During this disaster Monday when I had the hope of a new job that I actually cared about at a company that I actually cared about ripped away from me, I was wishing I could cocoon myself in my comforter and wait until the sheets would erupt and I would emerge, a successful CEO of some extremely cool app company. I stayed in bed until 11am, weighing the pros and cons of staying home and moping the rest of the day. I texted my boyfriend and he said something along the lines of “I woke up late too, but you can still make it a good day”. I thought, “shit, fuck, he’s right. UGH. Sometimes I hate having someone to hold me accountable to the rest of society”. I got up, and went into work.
Once I was there, I couldn’t help but become the Mr. Hyde version of myself which is a combination of April Ludgate, Lucille Bluth and (probably) Jack the Ripper. I’d hear my co-worker say my name over our cubicle divider and I would respond with a loud and curt, “WHAT?” Someone would walk by my cube and I’d shoot them the “I will cut you with this letter opener if you breathe in my vicinity” look. I did not want to be there, not for a second.
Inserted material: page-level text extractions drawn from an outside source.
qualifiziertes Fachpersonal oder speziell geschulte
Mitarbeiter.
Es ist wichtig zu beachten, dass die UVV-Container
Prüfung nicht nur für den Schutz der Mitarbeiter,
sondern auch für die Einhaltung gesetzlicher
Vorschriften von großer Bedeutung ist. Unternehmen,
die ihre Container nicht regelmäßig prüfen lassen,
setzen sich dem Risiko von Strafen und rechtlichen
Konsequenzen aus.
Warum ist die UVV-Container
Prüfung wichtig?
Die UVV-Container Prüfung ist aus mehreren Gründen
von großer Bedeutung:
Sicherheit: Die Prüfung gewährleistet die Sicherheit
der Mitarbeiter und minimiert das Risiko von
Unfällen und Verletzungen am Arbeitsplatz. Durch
About an hour before the day would end, I developed a serious craving for a Grandma cookie. If you are unaware of what that is, it is a brand of soft cookie sold in Avanti corporate markets. You grab the pre-packaged sugar bomb, scan it at an Avanti kiosk and enjoy your moment of happiness followed by hours of self-loathing. There was one problem, THE AVANTI KIOSK WAS OUT OF ORDER. I could have cried, y’all. I could have cried. I almost declared war on all industry and capitalism. I could have thrown shit. I was in a dark place. The cookies were right there but I was not allowed to take one. I also refused to spend more than a dollar on an afternoon snack so all outside baked good prospects were a no go.
The last hour of the day dragged on. My Advil wore off and the constant, stabbing pain inflicted by my suicidal uterus started to creep back. I went to the kitchen to get water so I could take more Advil and that’s when I saw it. It was like a lighthouse beacon to a lost and desperate sailor, a box of Blue Star Donuts. I thought, surely those will all be gone, it’s almost the end of the day. I walked over to the box and noticed the unattractive scraps of donuts. And then, I moved a piece of the paper covering the bottom of the box to the side and uncovered a perfect, untouched, pure and glorious glazed donut. My prayers had been answered in a very weird but fulfilling way. This one donut was a gleam of sunshine that broke through the clouds. I had let my hope lapse but the universe was right there to say, chill out, be patient, and for now, have a donut.
P.S. While I was sitting here, sipping my espresso and writing this, one of the café workers brought me a complimentary second espresso and cookie. God is good and knows my needs, y’all.